A partir de la digitalización, en todos los ámbitos de la vida el hombre ha comenzado a replantearse problemas de inserción laboral y social. Debemos tener en cuenta ante todo el carácter sintetizador de la cibernética a la vez que nos hacemos cargo del desarrollo cultural de las personas y su habilidad para la adaptación y el cambio.
Este problema afecta al mundo de la empresa, de la administración pública y de la institución escolar. La educación como tal se encuentra dispersa en todas partes, formal o informal; sistemática o asistemática. Y uno de los factores de mayor influencia en la formación humana lo constituyen los medios de comunicación social. Con la capacitación tecnológica la escuela ha derribado muros pero ha levantado otros.
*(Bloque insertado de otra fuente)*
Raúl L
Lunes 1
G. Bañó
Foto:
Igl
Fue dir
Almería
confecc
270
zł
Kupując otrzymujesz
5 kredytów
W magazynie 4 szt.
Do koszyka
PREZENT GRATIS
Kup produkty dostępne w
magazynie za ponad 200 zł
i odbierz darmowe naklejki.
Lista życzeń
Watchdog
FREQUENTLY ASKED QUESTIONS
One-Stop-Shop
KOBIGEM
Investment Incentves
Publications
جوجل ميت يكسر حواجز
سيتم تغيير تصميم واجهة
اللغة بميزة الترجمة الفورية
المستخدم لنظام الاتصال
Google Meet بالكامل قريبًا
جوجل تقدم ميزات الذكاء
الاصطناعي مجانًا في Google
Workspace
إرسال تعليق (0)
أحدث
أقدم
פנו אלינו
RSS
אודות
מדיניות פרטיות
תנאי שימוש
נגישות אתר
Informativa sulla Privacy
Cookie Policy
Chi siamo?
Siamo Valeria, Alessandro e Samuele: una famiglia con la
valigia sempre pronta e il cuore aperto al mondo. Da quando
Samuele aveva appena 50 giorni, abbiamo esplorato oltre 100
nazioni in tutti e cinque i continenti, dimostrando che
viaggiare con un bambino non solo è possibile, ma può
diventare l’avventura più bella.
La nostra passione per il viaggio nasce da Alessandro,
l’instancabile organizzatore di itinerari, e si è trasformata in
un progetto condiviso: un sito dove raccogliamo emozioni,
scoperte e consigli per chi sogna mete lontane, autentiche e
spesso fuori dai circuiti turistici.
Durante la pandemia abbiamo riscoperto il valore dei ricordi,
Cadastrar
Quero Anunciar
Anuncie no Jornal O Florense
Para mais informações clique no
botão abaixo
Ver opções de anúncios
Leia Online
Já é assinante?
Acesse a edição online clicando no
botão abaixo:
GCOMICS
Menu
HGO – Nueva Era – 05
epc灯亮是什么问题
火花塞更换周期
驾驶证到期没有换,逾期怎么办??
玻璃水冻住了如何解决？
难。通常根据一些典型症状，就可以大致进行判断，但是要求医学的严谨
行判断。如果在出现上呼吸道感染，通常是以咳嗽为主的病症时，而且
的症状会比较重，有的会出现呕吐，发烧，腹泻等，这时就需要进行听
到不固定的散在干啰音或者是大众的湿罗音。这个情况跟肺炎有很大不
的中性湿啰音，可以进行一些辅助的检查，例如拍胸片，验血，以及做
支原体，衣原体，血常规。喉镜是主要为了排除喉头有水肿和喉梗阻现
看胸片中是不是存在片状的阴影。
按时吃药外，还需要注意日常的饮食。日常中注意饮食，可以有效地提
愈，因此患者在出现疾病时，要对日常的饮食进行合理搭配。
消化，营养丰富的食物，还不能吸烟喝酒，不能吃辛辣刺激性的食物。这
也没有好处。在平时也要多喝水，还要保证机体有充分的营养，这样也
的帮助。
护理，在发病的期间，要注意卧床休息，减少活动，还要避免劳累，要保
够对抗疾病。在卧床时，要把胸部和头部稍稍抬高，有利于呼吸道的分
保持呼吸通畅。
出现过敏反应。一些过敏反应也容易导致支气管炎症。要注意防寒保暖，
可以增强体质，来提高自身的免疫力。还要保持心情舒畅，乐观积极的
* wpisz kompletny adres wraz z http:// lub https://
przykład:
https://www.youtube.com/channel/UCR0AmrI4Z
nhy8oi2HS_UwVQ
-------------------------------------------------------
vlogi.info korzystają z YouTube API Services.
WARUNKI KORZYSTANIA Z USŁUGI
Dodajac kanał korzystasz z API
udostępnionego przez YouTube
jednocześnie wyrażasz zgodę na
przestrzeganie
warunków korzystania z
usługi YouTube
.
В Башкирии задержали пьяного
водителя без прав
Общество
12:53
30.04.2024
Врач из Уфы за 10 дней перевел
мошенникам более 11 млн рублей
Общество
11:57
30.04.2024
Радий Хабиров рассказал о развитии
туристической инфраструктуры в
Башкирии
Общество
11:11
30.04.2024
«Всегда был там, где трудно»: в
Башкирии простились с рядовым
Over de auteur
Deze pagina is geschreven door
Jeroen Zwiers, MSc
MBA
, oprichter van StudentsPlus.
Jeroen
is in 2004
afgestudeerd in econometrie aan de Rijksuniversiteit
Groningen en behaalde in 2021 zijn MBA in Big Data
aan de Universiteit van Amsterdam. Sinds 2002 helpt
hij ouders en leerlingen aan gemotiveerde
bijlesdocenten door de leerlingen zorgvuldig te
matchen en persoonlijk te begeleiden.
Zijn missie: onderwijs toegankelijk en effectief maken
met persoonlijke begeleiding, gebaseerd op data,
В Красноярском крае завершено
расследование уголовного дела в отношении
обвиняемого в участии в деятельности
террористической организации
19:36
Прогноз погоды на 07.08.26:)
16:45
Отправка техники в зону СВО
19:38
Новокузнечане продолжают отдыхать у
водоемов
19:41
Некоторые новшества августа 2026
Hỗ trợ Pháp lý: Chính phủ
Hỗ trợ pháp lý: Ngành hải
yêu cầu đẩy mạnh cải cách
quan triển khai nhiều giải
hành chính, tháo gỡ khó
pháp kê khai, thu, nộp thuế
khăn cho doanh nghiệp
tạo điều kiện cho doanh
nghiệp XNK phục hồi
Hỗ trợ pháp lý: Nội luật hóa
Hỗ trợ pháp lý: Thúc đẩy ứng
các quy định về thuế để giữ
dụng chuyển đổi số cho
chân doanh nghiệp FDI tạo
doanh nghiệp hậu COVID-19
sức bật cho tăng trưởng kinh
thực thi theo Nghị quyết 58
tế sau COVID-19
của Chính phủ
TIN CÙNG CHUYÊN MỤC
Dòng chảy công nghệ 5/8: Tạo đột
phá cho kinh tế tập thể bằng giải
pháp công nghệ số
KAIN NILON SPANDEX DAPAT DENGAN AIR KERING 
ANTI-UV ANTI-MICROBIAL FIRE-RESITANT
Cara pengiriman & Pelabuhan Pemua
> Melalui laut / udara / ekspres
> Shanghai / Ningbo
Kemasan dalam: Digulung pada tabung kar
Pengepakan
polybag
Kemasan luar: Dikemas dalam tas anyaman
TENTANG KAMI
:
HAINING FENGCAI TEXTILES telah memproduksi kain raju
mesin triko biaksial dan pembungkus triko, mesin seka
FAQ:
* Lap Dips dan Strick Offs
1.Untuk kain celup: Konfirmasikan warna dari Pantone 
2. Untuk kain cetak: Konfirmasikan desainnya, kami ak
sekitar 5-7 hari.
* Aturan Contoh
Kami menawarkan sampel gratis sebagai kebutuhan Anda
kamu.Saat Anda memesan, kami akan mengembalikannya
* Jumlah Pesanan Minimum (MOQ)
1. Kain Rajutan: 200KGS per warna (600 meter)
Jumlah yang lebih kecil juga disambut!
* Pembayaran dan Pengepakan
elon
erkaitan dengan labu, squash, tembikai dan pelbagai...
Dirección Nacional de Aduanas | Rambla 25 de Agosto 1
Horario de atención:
Dependerá del poder de observación, de accesibilidad y de una formación técnica concreta la construcción de planes educativos más avanzados porque sin ese aprendizaje básico no puede llevarse a cabo la tarea que queda en meras buenas intenciones. "Conectar para la igualdad” se vincula a esta afirmación pues se han entregado más de dos millones de notebooks pero por diversas razones no se ponen en marcha en diferentes escuelas estos planes de alto rendimiento. Algunos factores son ajenos a la entidad educativa, por ejemplo: no tener internet o poseer un edificio inadecuado para su instalación. Y otros están vinculados estrechamente a la labor docente porque como se ha señalado en reiteradas oportunidades carecen de aprestamiento y capacitación técnica.
La educación futura necesita apreciar esta interacción y adaptar sus objetivos y métodos a ella en lugar de considerarla como una interferencia en su trabajo.